1. Pemberontakan
G 30 S/PKI
A. Penyusupan
ke Dalam Organisasi Sosial Politik
Partai
Komunis Indonesia (PKI) sejak awal kemerdekaan senantiasa ingin merebut
pemerintahan indonesia. Selain merebut pemerintahan, mereka juga ingin
mengganti ideologi negara Pancasila dengan Marxisme – Leninisme. Upaya
mewujudkan tujuan itu telah terlihat sejak pemberontakan yang mereka lakukan pada
tahun 1948. Pemberontakan itu dapat digagalkan, tetapi belum dapat ditumpas secara
tuntas karena Pemerintahan RI menghadapi Militer II Belanda. pada tahun
1950-an, PKI kembali bangkit. Dalam pemilihan umum tahun 1955, PKI menjadi
partai terbesar nomor 4 di Indonesia.
Pada
upacara peringatan hari ulang tahun kemerdekaan Republik Indonesia tanggal 17
Agustus 1959, Presiden Soekarno mengucapkan Pidato yang berjudul “ Penemuan
Kembali Revolusi Kita”. Pidato Presiden itu kemudian disahkan menjadi Garis – Garis Besar Haluan Negara (GBHN)
yang diberi nama Manifesto Politik (Manipol).
Semenjak
Manipol dikumandangkan menjadi GBHN, Presiden Soekarno lambat laun mengambil
alih berbgai wewenang yang seharusnya berada ditangan MPRS dan DPR-GR. Demokrasi
yang seharusnya dipimpin oleh permusyawaratan kemudian diubah menjadi Demokrasi
Terpimpin. Penyelewengan – penyelewengan di bidang ketatanegaraan lambat laun
menjerumuskan negara ke arah penyimpangan. Pandangan hidup bangsa Inonesia yang
berdasarkan Pancasila dan UUD 1945 secara berangsur – angsur diabaikan dan
lebih menekankan kepada Nasakom. Semakin lama PKI merasa semakin kuat karna
program – programnya menjadi bagian dari program pemerintah.
Untuk
menunjukan kekuatannya PKI berpura – pura menerima Pancasila dan UUD ’45. Akan
tetapi kemudian mereka mengatakan bahwa Pancasila adalah alat pemersatu dan
kalau semua sudah bersatu, PKI tidak memerlukan Pancasila lagi.

**Baris yang Diberikan**
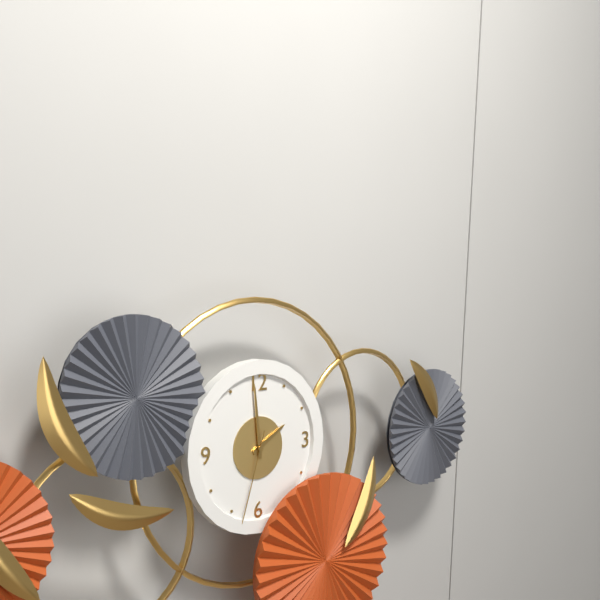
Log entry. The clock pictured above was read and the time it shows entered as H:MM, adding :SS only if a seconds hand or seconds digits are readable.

...

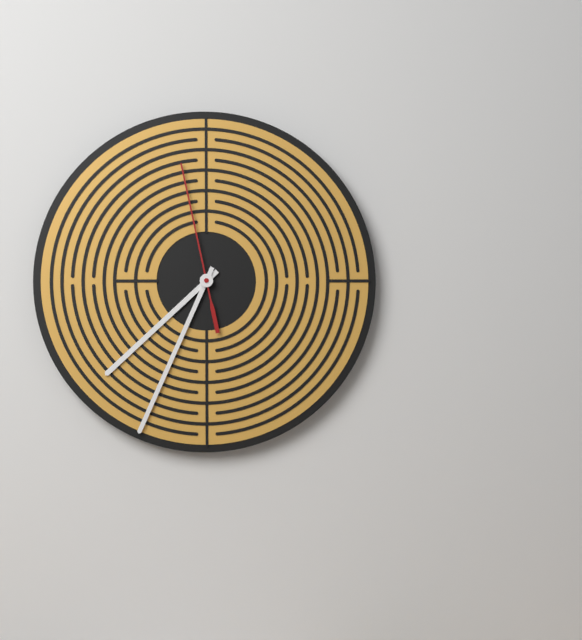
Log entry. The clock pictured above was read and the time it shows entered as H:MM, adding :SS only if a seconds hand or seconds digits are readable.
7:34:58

**Tujuan Tugas**
Tentukan apakah setiap pernyataan berikut sesuai dengan teks tentang pemberontakan G 30 S/PKI. Jawab ya atau tidak, lalu kutip kata-kata teks yang menentukannya.
(a) Dalam pemilihan umum tahun 1955, PKI menjadi partai terbesar nomor 4 di Indonesia.
(b) Pidato "Penemuan Kembali Revolusi Kita" diucapkan Presiden Soekarno pada 17 Agustus 1955.
(c) Pemberontakan PKI tahun 1948 berhasil ditumpas secara tuntas.
Baris-baris tersebut sama sekali tidak dipakai di sini.

**Jawaban Latihan**
(a) Ya: "Dalam pemilihan umum tahun 1955, PKI menjadi partai terbesar nomor 4 di Indonesia."
(b) Tidak: "tanggal 17 Agustus 1959, Presiden Soekarno mengucapkan Pidato"
(c) Tidak: "Pemberontakan itu dapat digagalkan, tetapi belum dapat ditumpas secara tuntas"